EXERCISE DATA Start Marker
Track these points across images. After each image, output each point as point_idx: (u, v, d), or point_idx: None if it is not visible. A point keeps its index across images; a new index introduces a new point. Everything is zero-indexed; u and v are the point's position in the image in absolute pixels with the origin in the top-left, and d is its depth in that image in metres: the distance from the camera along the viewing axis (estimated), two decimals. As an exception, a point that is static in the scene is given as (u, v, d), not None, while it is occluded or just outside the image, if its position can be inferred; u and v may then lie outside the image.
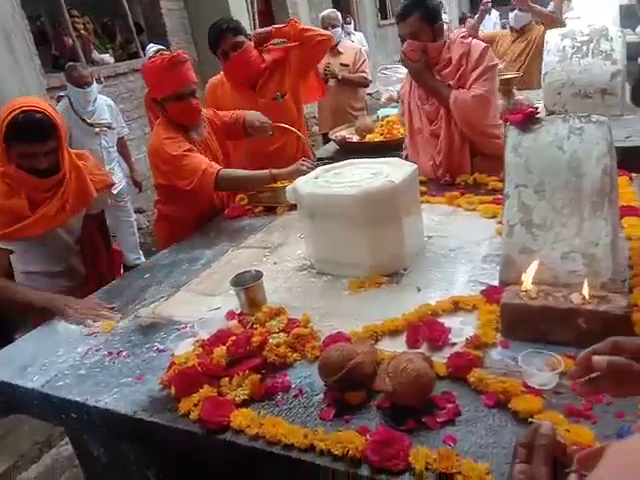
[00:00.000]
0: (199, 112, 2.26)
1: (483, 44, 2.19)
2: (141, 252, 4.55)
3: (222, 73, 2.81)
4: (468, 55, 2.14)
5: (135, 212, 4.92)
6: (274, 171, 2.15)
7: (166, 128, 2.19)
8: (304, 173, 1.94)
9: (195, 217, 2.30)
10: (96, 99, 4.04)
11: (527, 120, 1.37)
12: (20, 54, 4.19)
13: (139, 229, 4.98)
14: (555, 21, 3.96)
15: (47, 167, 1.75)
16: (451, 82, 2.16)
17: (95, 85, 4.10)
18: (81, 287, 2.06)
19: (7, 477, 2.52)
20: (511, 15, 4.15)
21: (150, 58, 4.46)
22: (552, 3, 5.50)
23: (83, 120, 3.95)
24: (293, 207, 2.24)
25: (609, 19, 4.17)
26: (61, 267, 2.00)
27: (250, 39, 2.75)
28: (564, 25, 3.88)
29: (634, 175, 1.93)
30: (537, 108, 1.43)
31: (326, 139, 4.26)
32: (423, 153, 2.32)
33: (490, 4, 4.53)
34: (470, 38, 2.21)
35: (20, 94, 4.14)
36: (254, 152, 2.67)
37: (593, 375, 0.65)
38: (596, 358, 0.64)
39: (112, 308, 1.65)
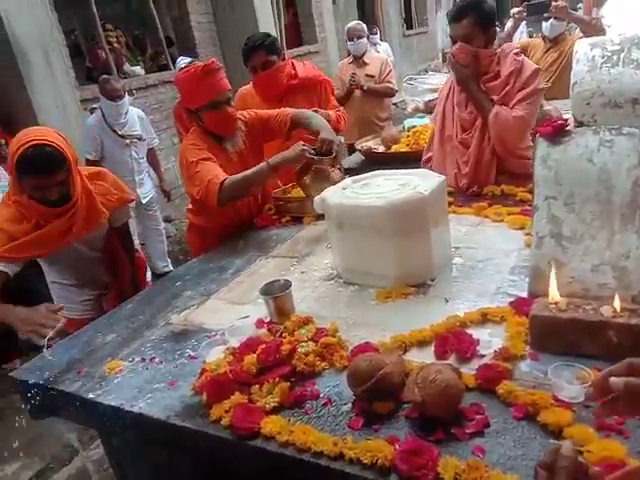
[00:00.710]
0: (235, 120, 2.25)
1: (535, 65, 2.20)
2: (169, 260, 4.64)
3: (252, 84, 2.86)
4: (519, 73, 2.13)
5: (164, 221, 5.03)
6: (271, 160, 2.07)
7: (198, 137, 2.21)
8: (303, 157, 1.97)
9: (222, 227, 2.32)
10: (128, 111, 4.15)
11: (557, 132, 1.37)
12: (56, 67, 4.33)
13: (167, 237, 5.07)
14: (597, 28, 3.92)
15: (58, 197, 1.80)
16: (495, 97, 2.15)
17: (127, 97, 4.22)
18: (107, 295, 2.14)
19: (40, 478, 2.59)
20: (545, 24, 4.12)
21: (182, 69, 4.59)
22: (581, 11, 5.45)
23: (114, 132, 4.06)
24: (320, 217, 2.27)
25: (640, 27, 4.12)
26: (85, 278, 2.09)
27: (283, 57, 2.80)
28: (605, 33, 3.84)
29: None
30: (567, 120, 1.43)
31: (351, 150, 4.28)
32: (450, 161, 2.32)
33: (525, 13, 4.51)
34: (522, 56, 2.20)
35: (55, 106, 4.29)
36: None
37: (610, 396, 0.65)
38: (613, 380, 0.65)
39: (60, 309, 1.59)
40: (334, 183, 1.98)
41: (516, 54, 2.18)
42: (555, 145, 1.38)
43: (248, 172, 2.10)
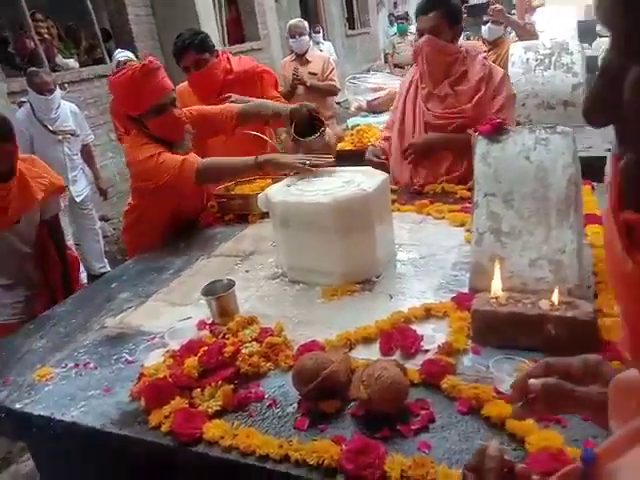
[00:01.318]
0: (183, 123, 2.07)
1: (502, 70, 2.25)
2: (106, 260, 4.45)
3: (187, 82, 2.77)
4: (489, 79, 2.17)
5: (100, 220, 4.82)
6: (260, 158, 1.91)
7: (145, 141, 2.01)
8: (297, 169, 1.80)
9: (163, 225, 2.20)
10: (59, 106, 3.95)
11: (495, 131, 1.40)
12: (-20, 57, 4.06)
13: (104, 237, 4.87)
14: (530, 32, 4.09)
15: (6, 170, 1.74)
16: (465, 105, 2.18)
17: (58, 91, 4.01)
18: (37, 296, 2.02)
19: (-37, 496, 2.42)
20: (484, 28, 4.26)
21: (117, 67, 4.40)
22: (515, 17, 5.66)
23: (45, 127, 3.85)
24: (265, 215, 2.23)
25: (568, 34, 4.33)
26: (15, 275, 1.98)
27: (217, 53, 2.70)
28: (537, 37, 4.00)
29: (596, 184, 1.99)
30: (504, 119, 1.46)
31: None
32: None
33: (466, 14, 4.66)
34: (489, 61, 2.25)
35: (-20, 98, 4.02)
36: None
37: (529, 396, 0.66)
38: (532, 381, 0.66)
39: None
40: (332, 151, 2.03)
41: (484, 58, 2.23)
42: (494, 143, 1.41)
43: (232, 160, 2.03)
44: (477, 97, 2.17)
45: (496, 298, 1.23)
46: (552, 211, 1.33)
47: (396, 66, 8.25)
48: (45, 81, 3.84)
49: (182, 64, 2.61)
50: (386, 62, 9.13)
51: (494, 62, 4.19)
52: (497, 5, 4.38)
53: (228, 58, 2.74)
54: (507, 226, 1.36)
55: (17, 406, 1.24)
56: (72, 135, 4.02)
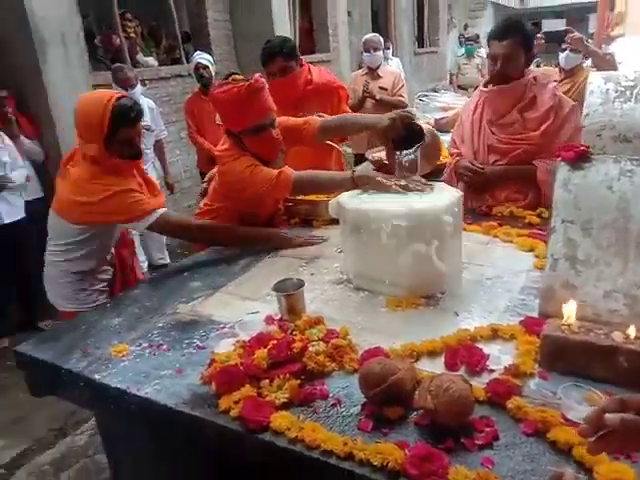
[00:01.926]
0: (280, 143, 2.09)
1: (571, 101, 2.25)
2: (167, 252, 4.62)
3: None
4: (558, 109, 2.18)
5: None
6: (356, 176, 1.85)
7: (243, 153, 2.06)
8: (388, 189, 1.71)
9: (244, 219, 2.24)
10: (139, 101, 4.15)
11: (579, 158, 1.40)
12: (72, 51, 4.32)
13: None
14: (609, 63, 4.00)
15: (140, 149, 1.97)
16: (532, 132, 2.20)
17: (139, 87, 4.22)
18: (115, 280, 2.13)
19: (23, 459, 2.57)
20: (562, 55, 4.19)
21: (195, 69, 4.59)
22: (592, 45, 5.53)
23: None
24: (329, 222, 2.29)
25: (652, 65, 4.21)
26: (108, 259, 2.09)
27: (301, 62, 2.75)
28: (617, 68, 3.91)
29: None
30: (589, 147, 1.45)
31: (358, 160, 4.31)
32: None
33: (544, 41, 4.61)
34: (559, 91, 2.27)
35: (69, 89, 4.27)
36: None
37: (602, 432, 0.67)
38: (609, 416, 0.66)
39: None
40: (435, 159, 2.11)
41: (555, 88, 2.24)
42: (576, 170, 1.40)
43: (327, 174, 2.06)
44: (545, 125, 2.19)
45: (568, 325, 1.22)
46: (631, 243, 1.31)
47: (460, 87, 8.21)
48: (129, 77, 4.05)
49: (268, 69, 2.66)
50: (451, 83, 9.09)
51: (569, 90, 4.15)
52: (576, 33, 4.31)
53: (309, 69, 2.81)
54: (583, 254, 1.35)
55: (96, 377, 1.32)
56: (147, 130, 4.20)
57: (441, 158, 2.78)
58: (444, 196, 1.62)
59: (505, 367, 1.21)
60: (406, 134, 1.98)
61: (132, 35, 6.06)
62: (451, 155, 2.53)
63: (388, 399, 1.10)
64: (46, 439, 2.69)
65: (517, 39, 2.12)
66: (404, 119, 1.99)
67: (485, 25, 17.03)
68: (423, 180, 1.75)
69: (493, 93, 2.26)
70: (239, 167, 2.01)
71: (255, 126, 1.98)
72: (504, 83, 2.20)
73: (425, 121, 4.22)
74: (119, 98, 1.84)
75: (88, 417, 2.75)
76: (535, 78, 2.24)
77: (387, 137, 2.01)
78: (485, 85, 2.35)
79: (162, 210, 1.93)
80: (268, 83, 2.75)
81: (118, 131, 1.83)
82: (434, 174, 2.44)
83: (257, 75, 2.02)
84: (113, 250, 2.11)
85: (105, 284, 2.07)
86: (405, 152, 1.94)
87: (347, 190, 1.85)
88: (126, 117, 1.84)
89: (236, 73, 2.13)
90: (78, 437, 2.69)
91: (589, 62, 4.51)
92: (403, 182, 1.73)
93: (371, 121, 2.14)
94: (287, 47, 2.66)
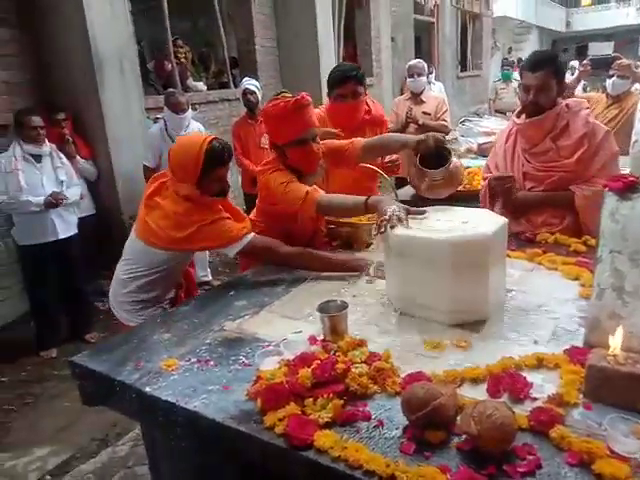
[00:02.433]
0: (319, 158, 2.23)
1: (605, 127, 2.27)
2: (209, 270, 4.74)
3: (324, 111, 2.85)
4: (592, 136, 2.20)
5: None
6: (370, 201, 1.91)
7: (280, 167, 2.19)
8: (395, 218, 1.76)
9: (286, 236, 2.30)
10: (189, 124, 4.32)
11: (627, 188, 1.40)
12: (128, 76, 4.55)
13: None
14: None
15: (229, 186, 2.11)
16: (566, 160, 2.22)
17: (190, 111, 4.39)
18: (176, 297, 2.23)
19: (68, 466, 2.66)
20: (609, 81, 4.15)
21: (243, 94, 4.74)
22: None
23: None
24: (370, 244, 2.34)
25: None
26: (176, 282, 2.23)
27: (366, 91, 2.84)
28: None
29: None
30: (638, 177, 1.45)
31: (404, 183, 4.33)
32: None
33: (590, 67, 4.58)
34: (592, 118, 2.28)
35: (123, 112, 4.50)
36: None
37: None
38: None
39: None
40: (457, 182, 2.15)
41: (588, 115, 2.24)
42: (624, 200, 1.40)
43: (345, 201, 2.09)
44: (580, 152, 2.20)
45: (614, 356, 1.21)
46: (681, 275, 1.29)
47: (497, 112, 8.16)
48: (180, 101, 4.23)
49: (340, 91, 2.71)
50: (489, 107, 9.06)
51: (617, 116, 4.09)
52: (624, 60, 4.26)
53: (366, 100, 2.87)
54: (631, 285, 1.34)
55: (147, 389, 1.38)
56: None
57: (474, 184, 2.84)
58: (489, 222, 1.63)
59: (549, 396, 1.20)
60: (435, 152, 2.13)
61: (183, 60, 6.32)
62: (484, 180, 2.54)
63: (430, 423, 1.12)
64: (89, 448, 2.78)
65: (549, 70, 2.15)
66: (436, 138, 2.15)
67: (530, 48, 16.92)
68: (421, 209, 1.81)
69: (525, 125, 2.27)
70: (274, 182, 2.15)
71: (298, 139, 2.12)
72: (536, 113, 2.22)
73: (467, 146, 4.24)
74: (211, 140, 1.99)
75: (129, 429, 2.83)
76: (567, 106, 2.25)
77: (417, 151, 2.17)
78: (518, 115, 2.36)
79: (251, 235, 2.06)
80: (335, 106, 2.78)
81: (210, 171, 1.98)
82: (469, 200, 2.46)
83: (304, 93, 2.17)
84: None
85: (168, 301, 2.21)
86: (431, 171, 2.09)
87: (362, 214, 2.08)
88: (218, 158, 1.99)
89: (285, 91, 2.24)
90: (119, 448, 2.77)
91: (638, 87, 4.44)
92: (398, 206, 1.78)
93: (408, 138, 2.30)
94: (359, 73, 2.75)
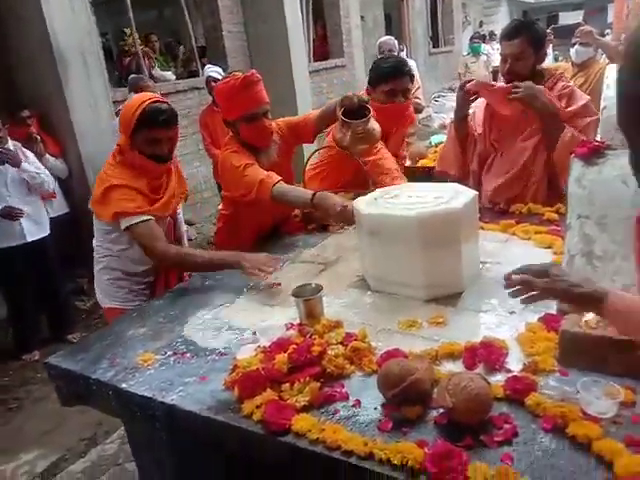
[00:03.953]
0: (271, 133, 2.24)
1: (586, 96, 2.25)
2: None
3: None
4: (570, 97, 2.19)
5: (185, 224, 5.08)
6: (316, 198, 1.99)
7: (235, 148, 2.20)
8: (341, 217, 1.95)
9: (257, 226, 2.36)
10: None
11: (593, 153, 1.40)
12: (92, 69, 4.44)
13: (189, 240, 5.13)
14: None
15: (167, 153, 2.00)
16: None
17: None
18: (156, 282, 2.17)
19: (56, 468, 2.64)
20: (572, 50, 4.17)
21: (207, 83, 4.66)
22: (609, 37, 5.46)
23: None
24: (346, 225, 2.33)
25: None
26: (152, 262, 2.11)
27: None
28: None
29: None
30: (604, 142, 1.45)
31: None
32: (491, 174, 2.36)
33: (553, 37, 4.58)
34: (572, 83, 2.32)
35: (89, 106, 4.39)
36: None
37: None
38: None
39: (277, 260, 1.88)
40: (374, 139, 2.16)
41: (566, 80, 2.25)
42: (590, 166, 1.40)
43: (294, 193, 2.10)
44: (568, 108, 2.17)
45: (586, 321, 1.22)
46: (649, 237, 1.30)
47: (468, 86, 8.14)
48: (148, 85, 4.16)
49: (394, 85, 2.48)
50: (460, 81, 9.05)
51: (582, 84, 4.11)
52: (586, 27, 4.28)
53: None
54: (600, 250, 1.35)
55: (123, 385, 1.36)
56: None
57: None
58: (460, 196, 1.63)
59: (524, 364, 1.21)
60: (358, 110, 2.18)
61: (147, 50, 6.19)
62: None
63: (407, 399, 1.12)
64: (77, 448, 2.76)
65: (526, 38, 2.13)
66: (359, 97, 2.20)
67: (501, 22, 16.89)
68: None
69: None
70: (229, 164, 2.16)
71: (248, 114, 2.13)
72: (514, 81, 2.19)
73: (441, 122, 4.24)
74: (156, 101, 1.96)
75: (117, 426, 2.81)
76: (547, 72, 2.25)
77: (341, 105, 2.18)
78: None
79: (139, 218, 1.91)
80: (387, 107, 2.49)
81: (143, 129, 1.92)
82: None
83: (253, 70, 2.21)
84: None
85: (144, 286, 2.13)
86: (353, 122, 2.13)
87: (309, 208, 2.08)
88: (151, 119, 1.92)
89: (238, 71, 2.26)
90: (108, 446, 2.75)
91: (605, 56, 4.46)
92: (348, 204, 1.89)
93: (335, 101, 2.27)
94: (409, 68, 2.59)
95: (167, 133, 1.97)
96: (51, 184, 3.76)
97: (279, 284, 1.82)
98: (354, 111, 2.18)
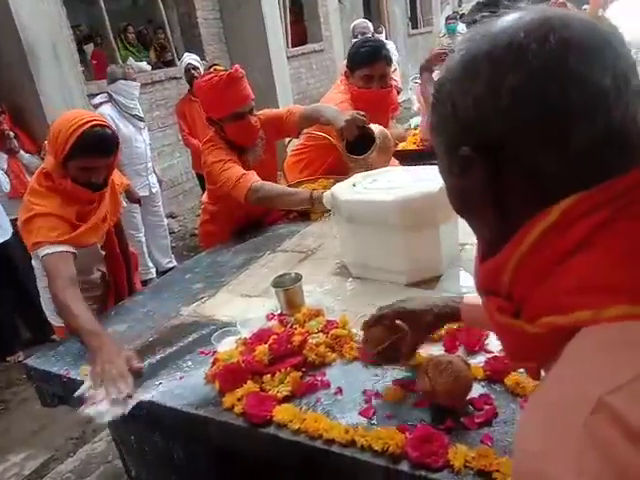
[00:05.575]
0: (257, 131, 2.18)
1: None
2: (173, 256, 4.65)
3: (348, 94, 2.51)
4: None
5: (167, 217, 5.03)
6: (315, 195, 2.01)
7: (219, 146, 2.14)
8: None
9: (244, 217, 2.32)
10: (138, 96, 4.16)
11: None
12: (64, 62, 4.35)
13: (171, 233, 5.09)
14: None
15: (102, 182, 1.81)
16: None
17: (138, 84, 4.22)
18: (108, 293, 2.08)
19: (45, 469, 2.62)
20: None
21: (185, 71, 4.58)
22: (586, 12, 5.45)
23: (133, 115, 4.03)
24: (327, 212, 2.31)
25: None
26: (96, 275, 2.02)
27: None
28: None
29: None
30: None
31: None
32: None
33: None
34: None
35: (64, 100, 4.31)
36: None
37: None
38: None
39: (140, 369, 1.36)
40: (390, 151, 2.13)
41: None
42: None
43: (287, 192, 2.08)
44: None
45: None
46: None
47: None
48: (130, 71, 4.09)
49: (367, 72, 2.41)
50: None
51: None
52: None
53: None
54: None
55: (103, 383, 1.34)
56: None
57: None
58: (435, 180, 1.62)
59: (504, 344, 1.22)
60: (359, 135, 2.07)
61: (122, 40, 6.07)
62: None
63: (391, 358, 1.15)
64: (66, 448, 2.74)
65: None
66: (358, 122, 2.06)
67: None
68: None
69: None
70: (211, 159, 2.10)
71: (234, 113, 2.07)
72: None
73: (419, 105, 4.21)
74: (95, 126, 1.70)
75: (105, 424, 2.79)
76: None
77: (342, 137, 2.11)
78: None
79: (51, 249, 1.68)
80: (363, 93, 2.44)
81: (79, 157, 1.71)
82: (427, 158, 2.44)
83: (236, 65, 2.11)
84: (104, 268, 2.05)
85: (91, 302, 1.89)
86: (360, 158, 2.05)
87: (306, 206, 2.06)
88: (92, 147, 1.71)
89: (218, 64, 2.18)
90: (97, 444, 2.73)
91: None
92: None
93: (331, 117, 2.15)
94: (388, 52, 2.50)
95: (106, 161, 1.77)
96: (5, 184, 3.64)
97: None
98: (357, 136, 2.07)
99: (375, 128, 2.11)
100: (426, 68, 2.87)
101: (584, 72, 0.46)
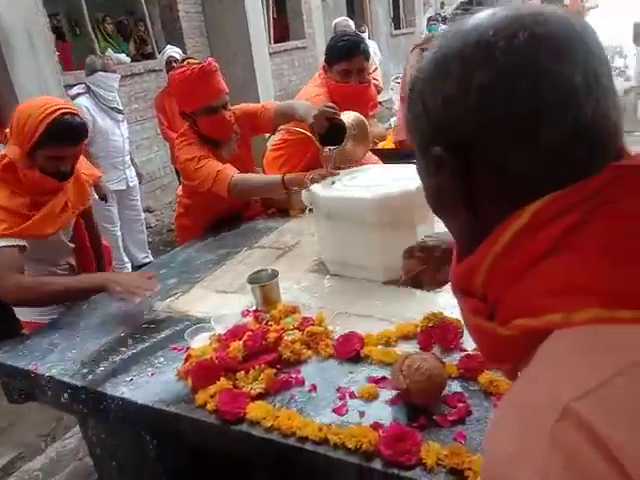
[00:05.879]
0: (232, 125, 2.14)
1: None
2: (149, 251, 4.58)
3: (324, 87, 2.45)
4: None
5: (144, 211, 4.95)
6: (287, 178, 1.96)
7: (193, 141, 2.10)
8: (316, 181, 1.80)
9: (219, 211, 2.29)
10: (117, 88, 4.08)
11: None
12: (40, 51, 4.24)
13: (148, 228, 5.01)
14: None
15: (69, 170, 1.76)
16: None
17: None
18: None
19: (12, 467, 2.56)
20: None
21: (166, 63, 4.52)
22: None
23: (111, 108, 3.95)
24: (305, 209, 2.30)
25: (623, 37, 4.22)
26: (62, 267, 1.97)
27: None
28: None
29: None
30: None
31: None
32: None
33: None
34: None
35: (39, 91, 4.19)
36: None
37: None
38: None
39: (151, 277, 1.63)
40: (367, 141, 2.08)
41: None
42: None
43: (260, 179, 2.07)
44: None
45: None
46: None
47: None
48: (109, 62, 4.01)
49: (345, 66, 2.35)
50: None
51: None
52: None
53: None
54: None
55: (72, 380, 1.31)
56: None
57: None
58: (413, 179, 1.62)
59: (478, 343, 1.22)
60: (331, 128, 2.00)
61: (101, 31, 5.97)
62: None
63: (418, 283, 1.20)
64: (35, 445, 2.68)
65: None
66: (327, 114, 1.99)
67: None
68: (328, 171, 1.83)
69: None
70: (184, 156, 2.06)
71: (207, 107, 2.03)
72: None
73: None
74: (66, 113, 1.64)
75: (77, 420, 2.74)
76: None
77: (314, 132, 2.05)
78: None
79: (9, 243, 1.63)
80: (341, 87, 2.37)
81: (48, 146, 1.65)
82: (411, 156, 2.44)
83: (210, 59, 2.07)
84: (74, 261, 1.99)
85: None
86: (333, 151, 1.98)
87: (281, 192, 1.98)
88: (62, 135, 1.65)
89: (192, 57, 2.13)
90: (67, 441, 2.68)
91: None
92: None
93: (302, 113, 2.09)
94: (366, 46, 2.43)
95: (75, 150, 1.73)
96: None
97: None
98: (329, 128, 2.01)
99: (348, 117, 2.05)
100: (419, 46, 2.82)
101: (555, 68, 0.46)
EXERCISE DATA End Marker
▶ [YOUR GOAL]: What is needed is an exact copy of only the lines above from the one with "27: (250, 39, 2.75)" to the one with "42: (555, 145, 1.38)", both kept, with every picture left out.

▶ [RESPONSE AREA]:
27: (250, 39, 2.75)
28: (564, 25, 3.88)
29: (634, 175, 1.93)
30: (537, 108, 1.43)
31: (326, 139, 4.26)
32: (423, 153, 2.32)
33: (490, 4, 4.53)
34: (470, 38, 2.21)
35: (20, 94, 4.14)
36: (254, 152, 2.67)
37: (593, 375, 0.65)
38: (596, 358, 0.64)
39: (112, 308, 1.65)
[00:00.710]
0: (235, 120, 2.25)
1: (535, 65, 2.20)
2: (169, 260, 4.64)
3: (252, 84, 2.86)
4: (519, 73, 2.13)
5: (164, 221, 5.03)
6: (271, 160, 2.07)
7: (198, 137, 2.21)
8: (303, 157, 1.97)
9: (222, 227, 2.32)
10: (128, 111, 4.15)
11: (557, 132, 1.37)
12: (56, 67, 4.33)
13: (167, 237, 5.07)
14: (597, 28, 3.92)
15: (58, 197, 1.80)
16: (495, 97, 2.15)
17: (127, 97, 4.22)
18: (107, 295, 2.14)
19: (40, 478, 2.59)
20: (545, 24, 4.12)
21: (182, 69, 4.59)
22: (581, 11, 5.45)
23: (114, 132, 4.06)
24: (320, 217, 2.27)
25: (640, 27, 4.12)
26: (85, 278, 2.09)
27: (283, 57, 2.80)
28: (605, 33, 3.84)
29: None
30: (567, 120, 1.43)
31: (351, 150, 4.28)
32: (450, 161, 2.32)
33: (525, 13, 4.51)
34: (522, 56, 2.20)
35: (55, 106, 4.29)
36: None
37: (610, 396, 0.65)
38: (613, 380, 0.65)
39: (60, 309, 1.59)
40: (334, 183, 1.98)
41: (516, 54, 2.18)
42: (555, 145, 1.38)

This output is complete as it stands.